Past successes should not hide what remains to be done towards complete eradication of malaria, write Maurice Ponga and Cristian Dan Preda.
MEP Maurice Ponga is Vice-President of the European Parliament’s Committee on Development.
MEP Cristian Dan Preda is Vice-President of the European Parliament’s Committee on Development.
As the 2000 Millennium Development Goals (MDGs) were set to be achieved by 2015, the European Year for Development reminds us that Europe can play a key role in fighting against inequalities and poverty, and fostering sustainable socio-economic development at global level. As April focuses on public health challenges in developing countries, it is the right time to take stock of the health targets of the MDGs, and reflect on the priorities for the post-2015 global health agenda.
The Sixth Millennium Development Goals (MDG), which aimed at fighting against malaria, has proven successful, thus showing that tangible results can be achieved thanks to the MDGs.

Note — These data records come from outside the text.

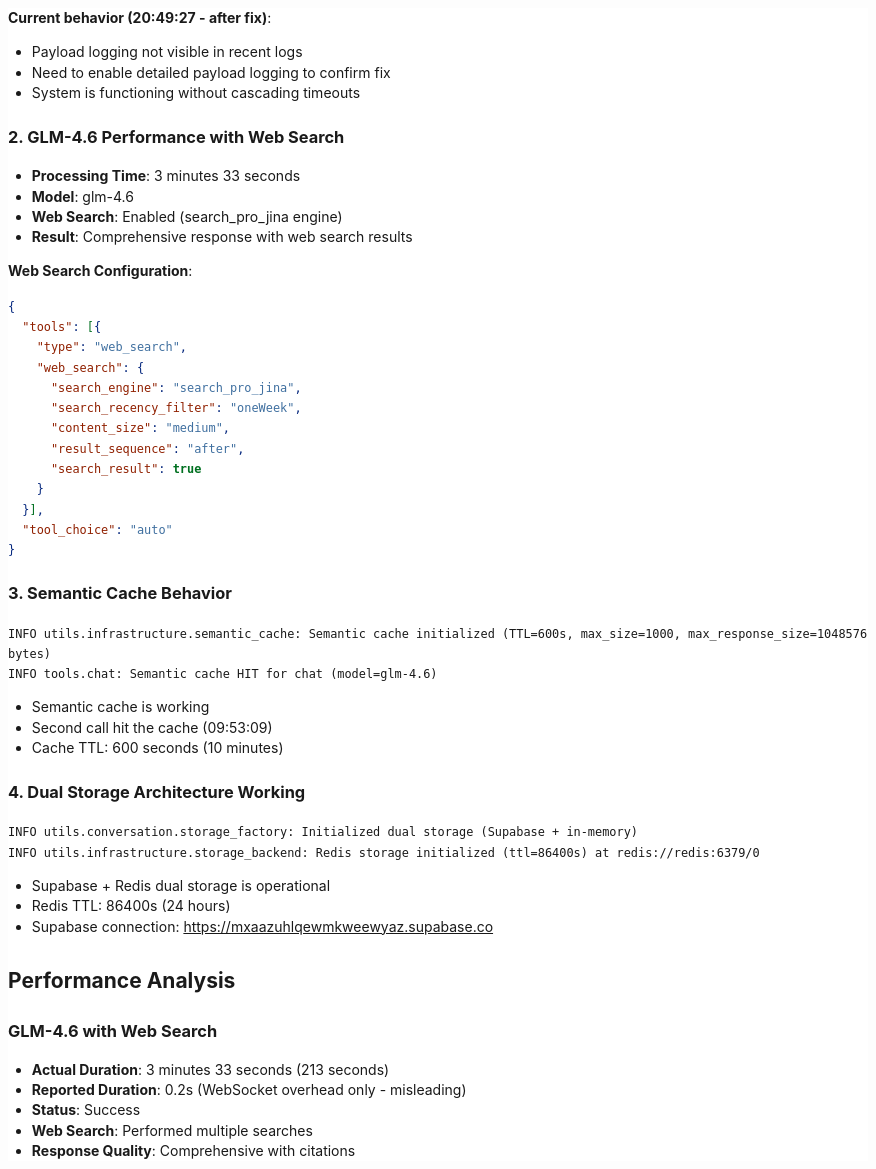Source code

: **Current behavior (20:49:27 - after fix)**:
- Payload logging not visible in recent logs
- Need to enable detailed payload logging to confirm fix
- System is functioning without cascading timeouts

### 2. GLM-4.6 Performance with Web Search
- **Processing Time**: 3 minutes 33 seconds
- **Model**: glm-4.6
- **Web Search**: Enabled (search_pro_jina engine)
- **Result**: Comprehensive response with web search results

**Web Search Configuration**:
```json
{
  "tools": [{
    "type": "web_search",
    "web_search": {
      "search_engine": "search_pro_jina",
      "search_recency_filter": "oneWeek",
      "content_size": "medium",
      "result_sequence": "after",
      "search_result": true
    }
  }],
  "tool_choice": "auto"
}
```

### 3. Semantic Cache Behavior
```
INFO utils.infrastructure.semantic_cache: Semantic cache initialized (TTL=600s, max_size=1000, max_response_size=1048576 bytes)
INFO tools.chat: Semantic cache HIT for chat (model=glm-4.6)
```
- Semantic cache is working
- Second call hit the cache (09:53:09)
- Cache TTL: 600 seconds (10 minutes)

### 4. Dual Storage Architecture Working
```
INFO utils.conversation.storage_factory: Initialized dual storage (Supabase + in-memory)
INFO utils.infrastructure.storage_backend: Redis storage initialized (ttl=86400s) at redis://redis:6379/0
```
- Supabase + Redis dual storage is operational
- Redis TTL: 86400s (24 hours)
- Supabase connection: https://mxaazuhlqewmkweewyaz.supabase.co

## Performance Analysis

### GLM-4.6 with Web Search
- **Actual Duration**: 3 minutes 33 seconds (213 seconds)
- **Reported Duration**: 0.2s (WebSocket overhead only - misleading)
- **Status**: Success
- **Web Search**: Performed multiple searches
- **Response Quality**: Comprehensive with citations
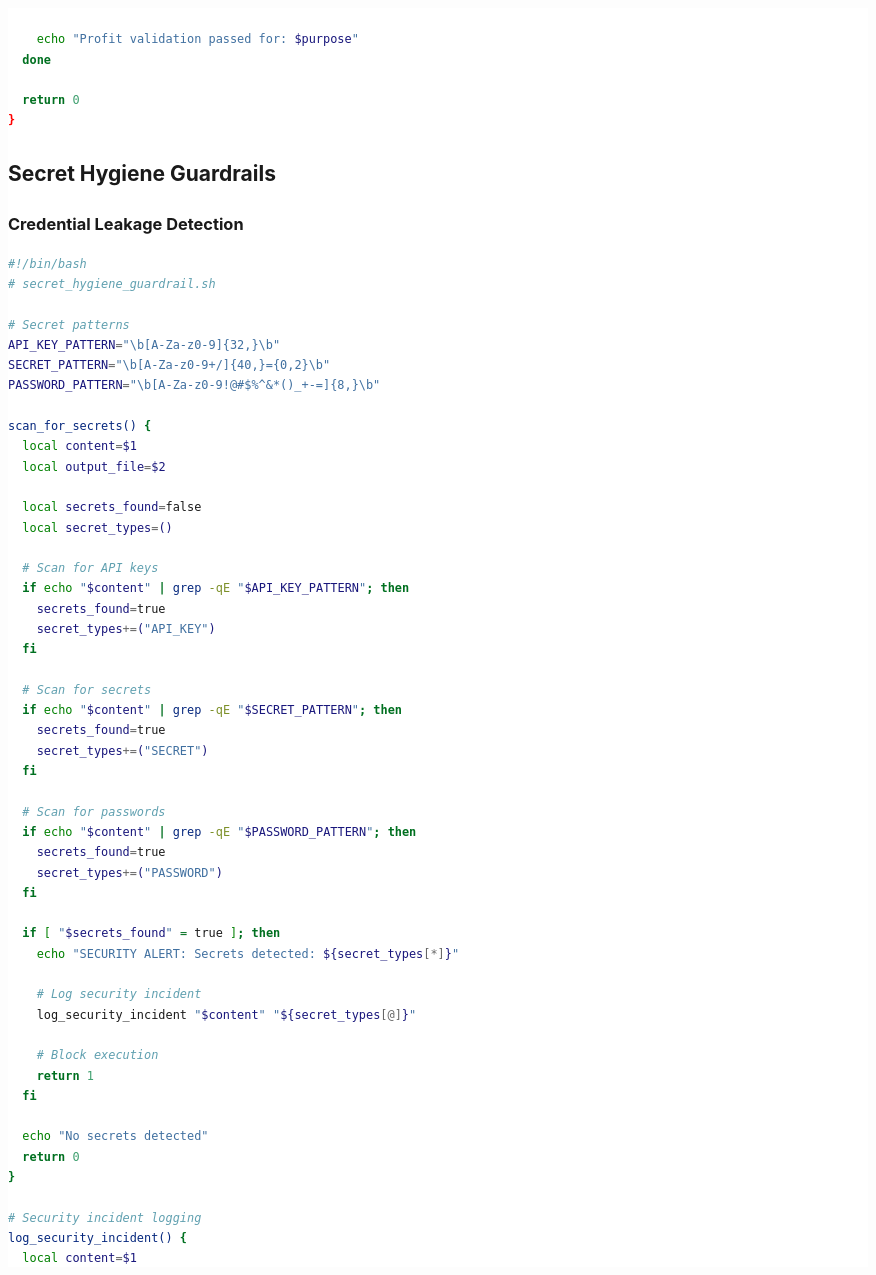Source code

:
 ```bash
    
    echo "Profit validation passed for: $purpose"
  done
  
  return 0
}
```

## Secret Hygiene Guardrails

### Credential Leakage Detection
```bash
#!/bin/bash
# secret_hygiene_guardrail.sh

# Secret patterns
API_KEY_PATTERN="\b[A-Za-z0-9]{32,}\b"
SECRET_PATTERN="\b[A-Za-z0-9+/]{40,}={0,2}\b"
PASSWORD_PATTERN="\b[A-Za-z0-9!@#$%^&*()_+-=]{8,}\b"

scan_for_secrets() {
  local content=$1
  local output_file=$2
  
  local secrets_found=false
  local secret_types=()
  
  # Scan for API keys
  if echo "$content" | grep -qE "$API_KEY_PATTERN"; then
    secrets_found=true
    secret_types+=("API_KEY")
  fi
  
  # Scan for secrets
  if echo "$content" | grep -qE "$SECRET_PATTERN"; then
    secrets_found=true
    secret_types+=("SECRET")
  fi
  
  # Scan for passwords
  if echo "$content" | grep -qE "$PASSWORD_PATTERN"; then
    secrets_found=true
    secret_types+=("PASSWORD")
  fi
  
  if [ "$secrets_found" = true ]; then
    echo "SECURITY ALERT: Secrets detected: ${secret_types[*]}"
    
    # Log security incident
    log_security_incident "$content" "${secret_types[@]}"
    
    # Block execution
    return 1
  fi
  
  echo "No secrets detected"
  return 0
}

# Security incident logging
log_security_incident() {
  local content=$1
```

As target 6c of MDGs was to “control malaria and other major diseases and begin to reverse the trend” by 2015, the World Health Organization (WHO) reports that the wide distribution of mosquito nets, malaria treatments and rapid diagnostic tools have contributed to reduce malaria-related mortality by 47% between 2000 and 2013.
However, past successes should not hide what remains to be done towards complete eradication of malaria. To date, malaria remains a major health challenge: it is by far the most important tropical parasitic diseases in the world, making more victims than any other transmissible disease, except for tuberculosis. Although malaria can be prevented and treated, half a million people still die from it each year, mostly in Africa and South-West Asia. Among those, children under five are particularly affected (7% keep lasting neurological sequels).
Furthermore, it has been observed in Southeast Asia (Cambodia, Laos or Malaysia) that the parasite responsible for the major strand of malaria P. falciparum, which is transmitted by the bite of Anopheles mosquitoes, is becoming increasingly resistant to artemisinin-based combination therapies, the first-line treatment recommended by WHO since 2001. In the 1970s and the 1980s, the parasite had developed a resistance to former generations of antimalarial treatments such as chloroquine and sulfadoxine-pyrimethamine, thus undermining the progress of eradication policies. Today, only a new generation of malaria treatments can address this challenge and ensure the elimination of the disease on the long term.
These mixed results show how important it is to continue our efforts towards prevention and control of malaria, not only on the ground but also in the context of the post-2015 framework. Reducing the current efforts at local or international level could hinder advanced eradication processes, as it happened in India in the 1970s and in Panama in the 2000s. Indeed, most of the 75 outbreaks of malaria since 1930 have been attributed to a decline in funding for control programs.
Whilst the support of the international community is crucial and sends a strong political signal, the involvement of all stakeholders remains a critical success factor. In particular, local authorities from endemic countries must adopt a more sustainable approach focusing on the consolidation of health systems rather than ad-hoc responses to emergency situations. Examples in Morocco and Turkey show that the quality of local health infrastructure, the continuous supply of antimalarial drugs and health workers’ skills are critical factors to ensure good health outcomes for affected populations – or populations at risk.
Moreover, the private sector can also be a key partner, as outlined in the European Commission Communication on “A Stronger Role of the Private Sector in Achieving Inclusive and Sustainable Growth in Developing Countries” published in May 2014. Pharmaceuticals companies have provided malaria treatments on a large scale, but they can make a significant difference by developing innovative treatments that can address the growing resistance of P. falciparum. Furthermore, single-dose treatments are a promising research area; whilst existing treatments are currently administered over a couple of days, single-dose treatments would optimize treatment’s uptake, thus improving its effectiveness.
In order to support the progress of international community towards the eradication of malaria, we call on the public and private stakeholders to work together to develop innovative solutions ranging from awareness-raising to prevention, drug supply, access to care and research and development. In this respect, the European and Developing Countries Clinical Trials Partnership, for which Maurice Ponga – co-author of this editorial, was rapporteur in the Development Committee during the previous parliamentary term, demonstrates how multilateral cooperation in clinical trials can contribute to the development of treatments against poverty-linked diseases. Many research projects on malaria and improvement of health policies in endemic countries can help overcome the obstacles previously mentioned and build capacity on the ground.
In line with the work of EDCTP2 and the 2010 Communication on “The EU Role in Global Health”, we believe that the European Union must play a leading role in the post-2015 agenda to address global health issues, and in particular drive the fight against malaria.